Auch in Glindow, südwestlich von Berlin, wurde eine I PG aufgelöst. Für den Obstanbau drückte seit 1936 eine Pumpe das Wasser vom Glindower See hoch zur Glindower Platte. Die Pumpe erhielt auf der Weltausstellung 1936 sogar einen Preis. Aber die hohen Energiekosten führten dazu, dass kein Betreiber den Obstanbau fortsetzen wollte. So gründeten die Glindower einen Verein, den Brauchwasserverein Glindow, um blühende Landschaften zu erhallen, wie Bürgermeister Hermann Bobka schmunzelnd erklärt. Der Vorstand des Vereins bewirtschaftet selbst rundhundert Hektar Land, wie viele andere Kleingärtner, so Bobka. Das Geld für den Betrieb der Pumpe holten sie bei Minister Zimmermann, genauer: aus dessen Lottotopf. 425 000 € waren es 1995 zur betrieblichen Existenzsicherung.

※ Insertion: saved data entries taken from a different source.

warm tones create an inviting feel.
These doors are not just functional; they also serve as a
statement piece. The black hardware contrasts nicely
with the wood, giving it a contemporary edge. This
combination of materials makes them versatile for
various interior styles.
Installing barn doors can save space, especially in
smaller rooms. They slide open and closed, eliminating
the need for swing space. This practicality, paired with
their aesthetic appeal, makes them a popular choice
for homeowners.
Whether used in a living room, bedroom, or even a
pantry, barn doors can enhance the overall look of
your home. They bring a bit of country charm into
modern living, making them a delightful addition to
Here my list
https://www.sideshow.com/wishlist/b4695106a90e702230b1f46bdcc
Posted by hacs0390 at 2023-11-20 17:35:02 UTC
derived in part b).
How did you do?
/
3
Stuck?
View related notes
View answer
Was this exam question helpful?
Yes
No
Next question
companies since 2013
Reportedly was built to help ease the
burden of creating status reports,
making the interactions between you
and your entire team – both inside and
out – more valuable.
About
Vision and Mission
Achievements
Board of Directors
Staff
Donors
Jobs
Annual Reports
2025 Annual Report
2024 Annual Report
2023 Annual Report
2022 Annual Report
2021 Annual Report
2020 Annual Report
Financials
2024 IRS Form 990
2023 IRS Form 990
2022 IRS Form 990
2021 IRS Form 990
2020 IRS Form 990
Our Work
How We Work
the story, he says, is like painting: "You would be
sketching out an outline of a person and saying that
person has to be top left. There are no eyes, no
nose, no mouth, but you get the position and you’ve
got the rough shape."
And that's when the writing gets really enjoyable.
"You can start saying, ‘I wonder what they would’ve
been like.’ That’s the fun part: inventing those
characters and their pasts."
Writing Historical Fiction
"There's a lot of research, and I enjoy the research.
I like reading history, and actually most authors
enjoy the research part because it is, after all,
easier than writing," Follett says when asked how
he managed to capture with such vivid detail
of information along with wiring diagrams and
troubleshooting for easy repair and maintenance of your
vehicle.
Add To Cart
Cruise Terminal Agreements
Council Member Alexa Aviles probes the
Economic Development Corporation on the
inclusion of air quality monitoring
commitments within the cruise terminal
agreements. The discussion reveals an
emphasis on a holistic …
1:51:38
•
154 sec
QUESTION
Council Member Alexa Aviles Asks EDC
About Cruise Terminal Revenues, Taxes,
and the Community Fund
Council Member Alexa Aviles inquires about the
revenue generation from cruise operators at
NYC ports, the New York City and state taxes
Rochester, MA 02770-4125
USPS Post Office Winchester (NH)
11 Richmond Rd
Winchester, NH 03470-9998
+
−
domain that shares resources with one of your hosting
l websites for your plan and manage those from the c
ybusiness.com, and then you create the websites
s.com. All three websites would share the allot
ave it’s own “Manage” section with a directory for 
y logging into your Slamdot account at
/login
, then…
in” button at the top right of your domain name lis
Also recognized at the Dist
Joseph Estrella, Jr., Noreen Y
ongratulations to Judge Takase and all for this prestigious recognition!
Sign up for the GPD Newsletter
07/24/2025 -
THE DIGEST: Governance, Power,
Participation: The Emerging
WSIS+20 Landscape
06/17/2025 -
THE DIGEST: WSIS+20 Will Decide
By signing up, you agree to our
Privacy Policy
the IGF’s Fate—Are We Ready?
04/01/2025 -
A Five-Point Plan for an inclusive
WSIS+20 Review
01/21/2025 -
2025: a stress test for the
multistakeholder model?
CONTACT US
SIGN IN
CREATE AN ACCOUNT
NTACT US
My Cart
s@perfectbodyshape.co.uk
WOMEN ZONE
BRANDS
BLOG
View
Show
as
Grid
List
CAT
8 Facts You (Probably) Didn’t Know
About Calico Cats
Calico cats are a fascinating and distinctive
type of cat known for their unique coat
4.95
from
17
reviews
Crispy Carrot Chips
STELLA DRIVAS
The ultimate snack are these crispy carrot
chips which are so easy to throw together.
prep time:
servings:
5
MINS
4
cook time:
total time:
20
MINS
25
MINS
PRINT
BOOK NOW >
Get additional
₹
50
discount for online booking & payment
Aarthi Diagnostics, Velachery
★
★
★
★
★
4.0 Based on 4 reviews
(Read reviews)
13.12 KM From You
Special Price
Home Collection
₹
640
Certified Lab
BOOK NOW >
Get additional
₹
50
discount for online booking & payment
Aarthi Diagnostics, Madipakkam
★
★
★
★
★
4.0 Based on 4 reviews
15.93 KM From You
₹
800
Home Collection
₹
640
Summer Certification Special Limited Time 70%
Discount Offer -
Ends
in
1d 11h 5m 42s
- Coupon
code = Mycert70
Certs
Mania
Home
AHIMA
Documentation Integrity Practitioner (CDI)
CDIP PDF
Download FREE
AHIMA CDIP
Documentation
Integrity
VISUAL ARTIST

Auch das landeseigene Haupt- und Landgestüt Neustadt/Dosse, das zum Mekka für den Pferdesport in Ostdeutschland werden soll, muss aus Steuermitteln gefördert werden. Der Landkreis Ostprignitz-Ruppin gilt als strukturschwache Region, der Tourismus soll’s richten. Das Gestüt spielt in dieser Konzeption eine große Rolle. Vier Millionen € Steuergelder jährlich fließen ins Gestüt. Doch auch der Reit- und Fahrverein, der auf dem Gestüt sitzt (der Vereinsvorsitzende Günter Zahn arbeitet gleichzeitig auf dem Gestüt), braucht Geld, um das Fahrderby und den Bundes- länder-Mannschaftskampf im Springreiten austragen zu können. Zimmermann schoß zur Förderung der Vereinsarbeit Hunderttausende aus Lottomitteln zu: 1995 bekamen die Neustädter mehr als 150 000 €, 1996 sogar genau 212 006,79 € – bei weitem die höchste in diesem Jahr vom Landwirtschaftsministerium vergebene Summe. Nicht nur als Landwirtschaftsminister kümmerte sich Zimmermann um den Verein, sondern er ist auch Vorsitzender der Freunde und Förderer des Haupt- und Landgestüts Neustadt/Dosse e. V. und damit auch dem Reitverein verpflichtet. Wohl dem Verein, der Förderer mit solchen Zugriffs-möglichkeiten hat!